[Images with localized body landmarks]
________________________________________
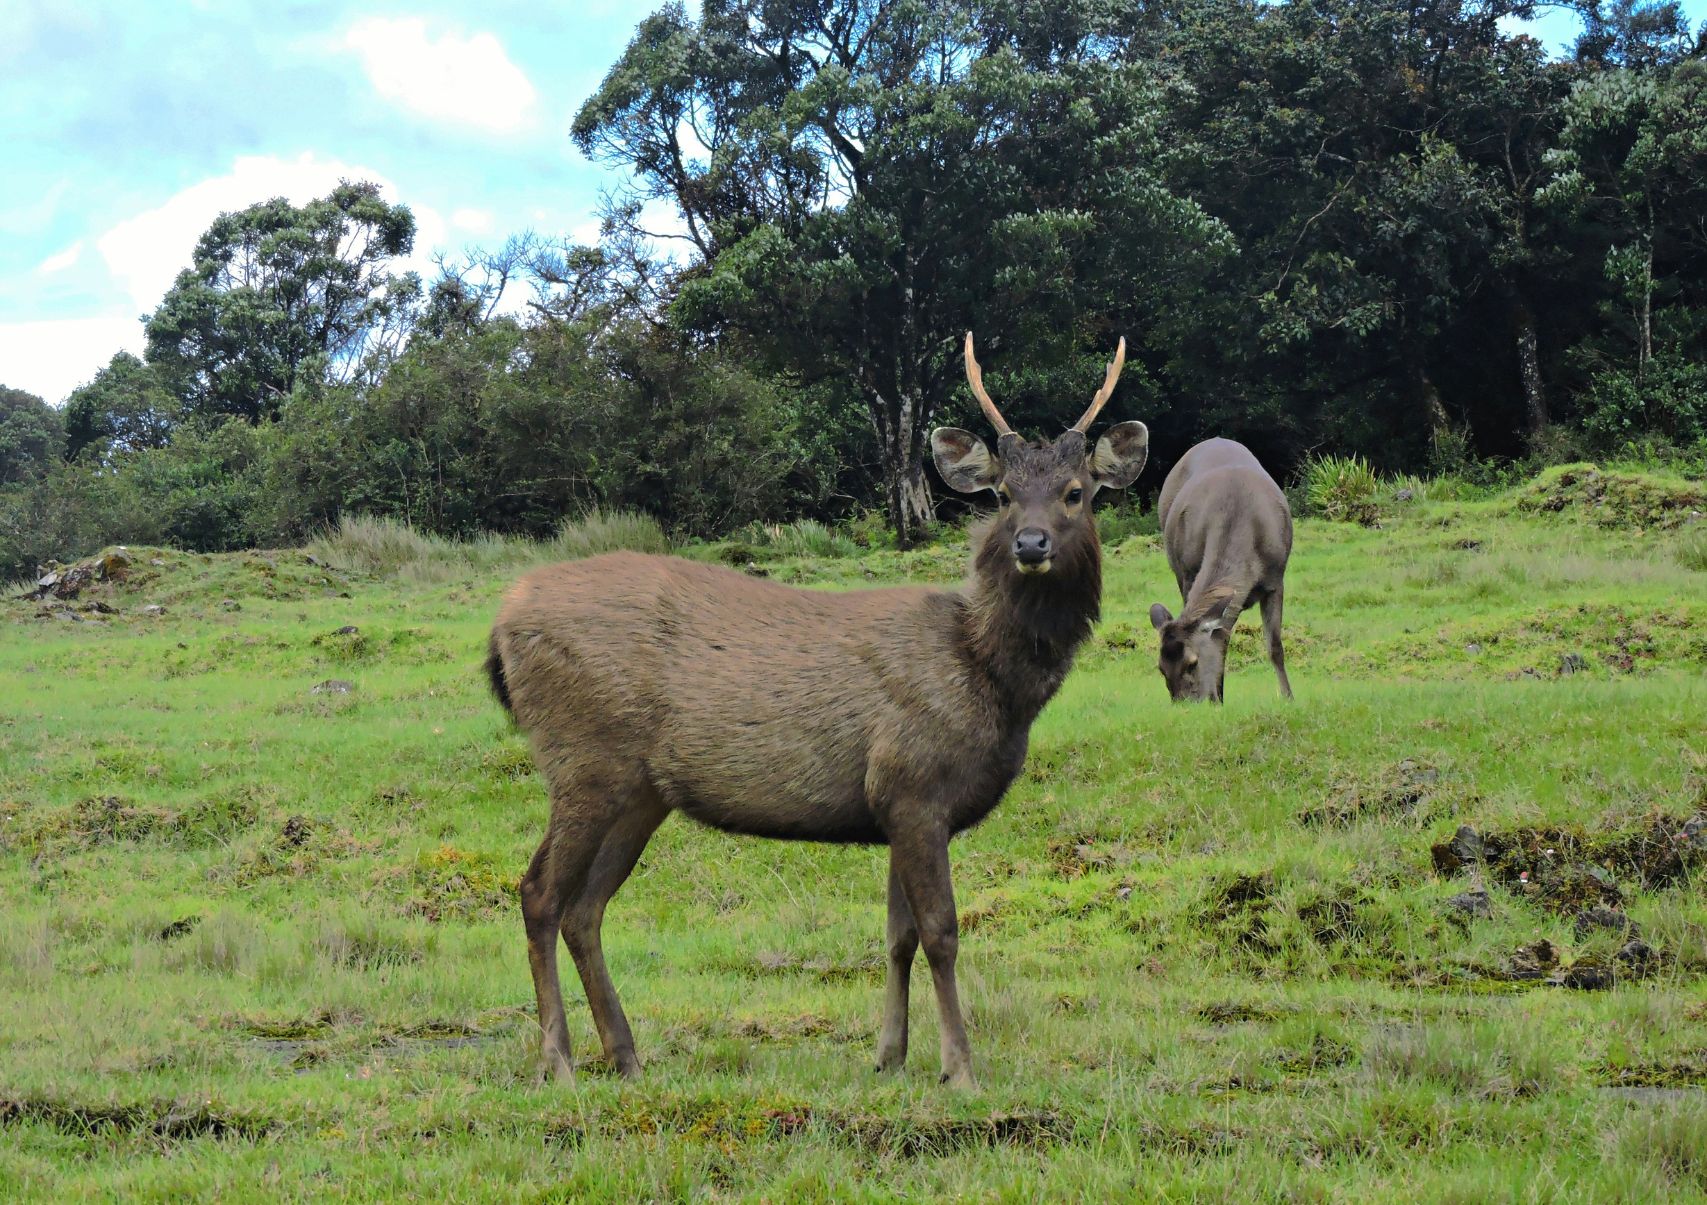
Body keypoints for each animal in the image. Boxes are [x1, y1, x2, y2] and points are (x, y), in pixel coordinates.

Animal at [484, 332, 1147, 1085]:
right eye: (1003, 494)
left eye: (1075, 493)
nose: (1030, 544)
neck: (988, 678)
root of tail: (501, 627)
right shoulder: (914, 783)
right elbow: (942, 932)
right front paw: (959, 1067)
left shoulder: (895, 802)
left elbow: (897, 936)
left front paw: (889, 1055)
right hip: (582, 758)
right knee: (538, 892)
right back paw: (558, 1061)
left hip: (638, 789)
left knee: (585, 907)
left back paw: (625, 1055)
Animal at [1147, 436, 1290, 699]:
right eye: (1161, 668)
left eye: (1192, 663)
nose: (1183, 703)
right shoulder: (1189, 574)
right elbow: (1221, 642)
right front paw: (1218, 698)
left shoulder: (1276, 579)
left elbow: (1274, 646)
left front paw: (1288, 698)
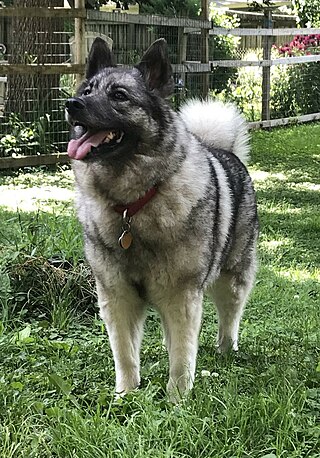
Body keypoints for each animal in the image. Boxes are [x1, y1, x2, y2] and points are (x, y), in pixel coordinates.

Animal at [66, 37, 258, 400]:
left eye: (119, 95)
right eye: (87, 90)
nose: (72, 104)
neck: (132, 206)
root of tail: (225, 151)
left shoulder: (180, 297)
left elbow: (182, 355)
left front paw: (177, 399)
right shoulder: (117, 297)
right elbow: (125, 353)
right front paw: (125, 395)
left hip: (231, 278)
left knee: (230, 316)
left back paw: (226, 351)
________________________________________
**WORK TASK**
Proceeding from the line containing "right elbow: (942, 932)" through the line containing "left knee: (585, 907)", transcribe the lines above exactly, both end lines included.

**RESPONSE TO THE EXERCISE**
right elbow: (942, 932)
right front paw: (959, 1067)
left shoulder: (895, 802)
left elbow: (897, 936)
left front paw: (889, 1055)
right hip: (582, 758)
right knee: (538, 892)
right back paw: (558, 1061)
left hip: (638, 789)
left knee: (585, 907)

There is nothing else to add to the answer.